En revanche, l'étude de l'ADN fœtal libre circulant a un champ d'application limité. En effet, c'est un ADN en solution dans le sérum maternel qui n'est pas contenu dans un noyau cellulaire. Par conséquent, aucune analyse chromosomique (caryotype fœtal) n'est réalisable. Par ailleurs, il est dilué au sein d'un ADN majoritaire homologue qu'est l'ADN libre circulant d'origine maternelle. Seules les séquences géniques fœtales absentes ou différentes du génome maternel ne pourront faire l'objet de ce type d'analyse.

En pratique, les séquences fœtales d'origine paternelle et absentes du sérum maternel sont les moins difficiles à rechercher puisqu'il n'aura pas de compétition avec l'ADN maternel majoritaire. C'est pourquoi les deux applications majeures actuelles de l'analyse de l'ADN fœtal circulant dans le sérum maternel sont, d'une part, la détermination du sexe fœtal, et d'autre part, le génotypage RhD fœtal. En effet, le diagnostic de sexe fœtal pourra être réalisé par recherche de séquences localisées sur le chromosome Y, absentes du génome maternel par définition. Quant au génotypage RhD fœtal, il est rendu possible par la recherche de séquences spécifiques du gène RhD absentes chez la plupart des individus caucasiens de phénotype RhD négatif.

Les implications médicales de ces deux diagnostics sont importantes. Elles vont permettre dans le premier cas de modifier radicalement la prise en charge du diagnostic prénatal des maladies liées au chromosome X ou celles dont la prise en charge est modifiée selon le sexe du fœtus (hyperplasie congénitale des surrénales par exemple). Dans le second cas, elles vont permettre d'adapter la prise en charge des patientes RhD négatives allo-immunisées, et de celles confrontées à des situations obstétricales à risque (interruption de grossesse, procédure invasive…).

De manière plus anecdotique, le diagnostic de dystrophie myotonique de Steinert, d'achondroplasie, de trisomie 3p a pu être ponctuellement démontré. Toutefois, dans tous les cas, le diagnostic n'a pu être réalisé que tardivement au cours de la grossesse, à un moment où la quantité d'ADN fœtal circulant est élevée. En effet, dans cette problématique, la compétition au cours de l'amplification génique avec l'ADN maternel majoritaire entraîne obligatoirement une baisse importante de la sensibilité. De ce fait, ce type d'analyse ne peut pas être effectué efficacement en début de grossesse et ne présente donc qu'un intérêt médical limité.

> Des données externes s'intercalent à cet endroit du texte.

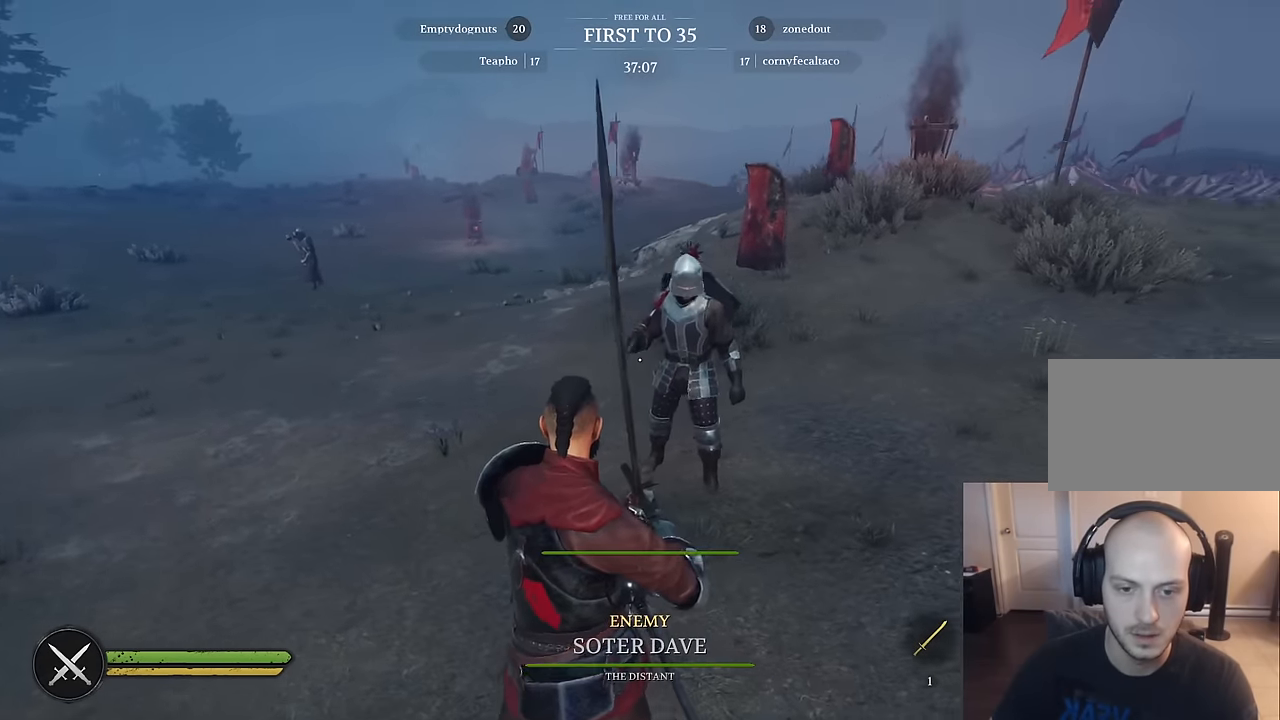
{"keys": [], "mouse": [], "mouse_move": "right", "events": [[66, "a", "up"]]}
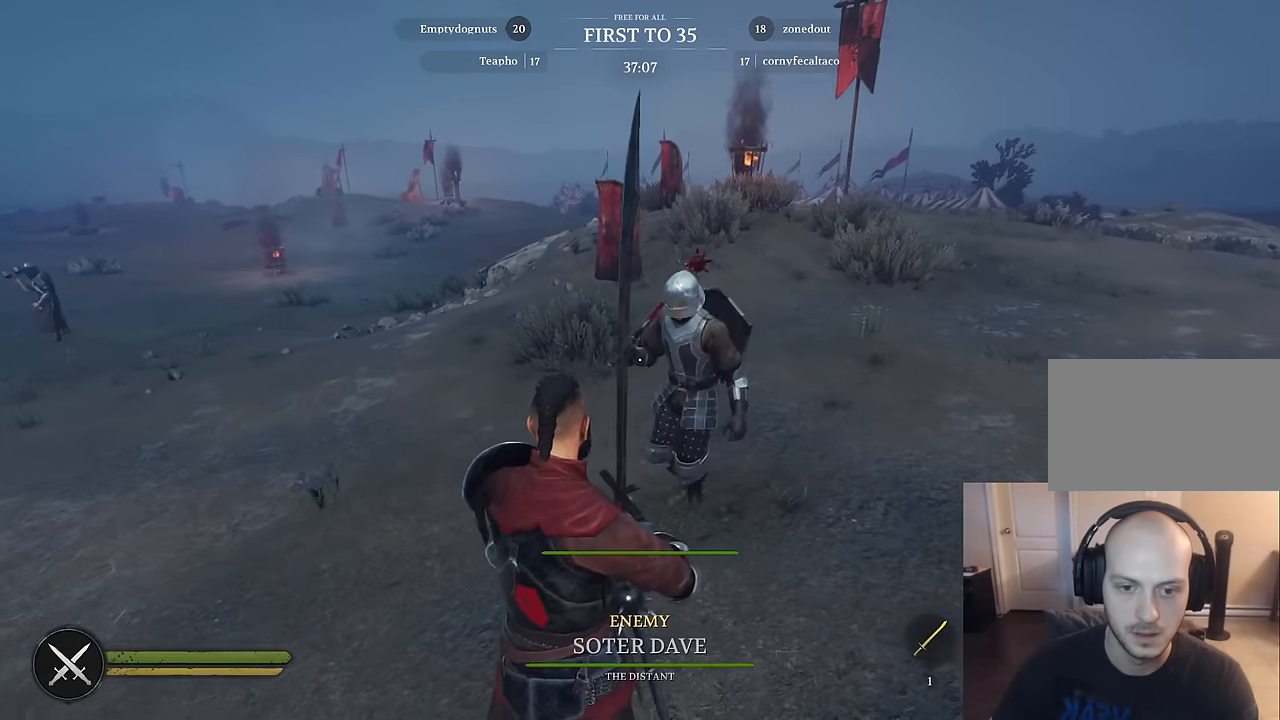
{"keys": [], "mouse": [], "mouse_move": "right", "events": []}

Enfin, l'aspect quantitatif de l'ADN fœtal dans le sérum maternel peut désormais être étudié grâce à l'apport de la PCR quantitative en temps réel. Bien que la quantité d'ADN fœtal augmente tout au long de la grossesse, certains travaux rapportent des variations en relation avec des états pathologiques. Ainsi, la quantité d'ADN fœtal circulant serait plus élevée dans les états pré-éclamptiques et les accouchements prématurés. Mais surtout, elle pourrait être un marqueur de trisomie 21 fœtale.

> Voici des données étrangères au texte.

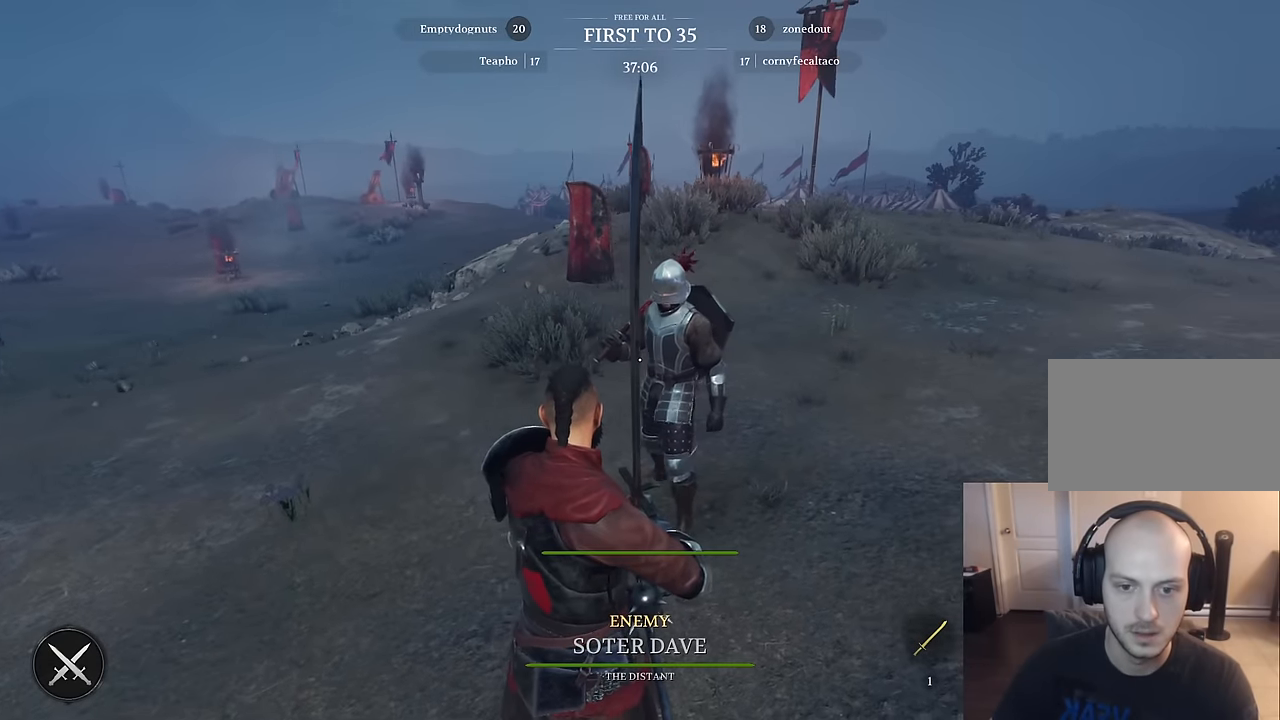
{"keys": [], "mouse": [], "mouse_move": "right", "events": [[133, "s", "down"], [416, "s", "up"]]}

Les études réalisées à cet égard sont peu conclusives, voire contradictoires. Elles se limitent dans tous les cas aux seuls fœtus mâles. Dans ce contexte, ce marqueur n'a qu'un intérêt très limité, d'autant plus que la fiabilité d'un tel dosage n'est pas équivalente à celle d'un dosage de ß-hCG, avec laquelle il semble exister une très bonne corrélation. La quantification de l'ADN fœtal circulant est donc un mauvais marqueur sérique. Par contre, l'intérêt des études quantitatives est indéniable dans l'amélioration de la compréhension du ou des mécanismes à l'origine du passage de l'ADN fœtal dans la circulation maternelle.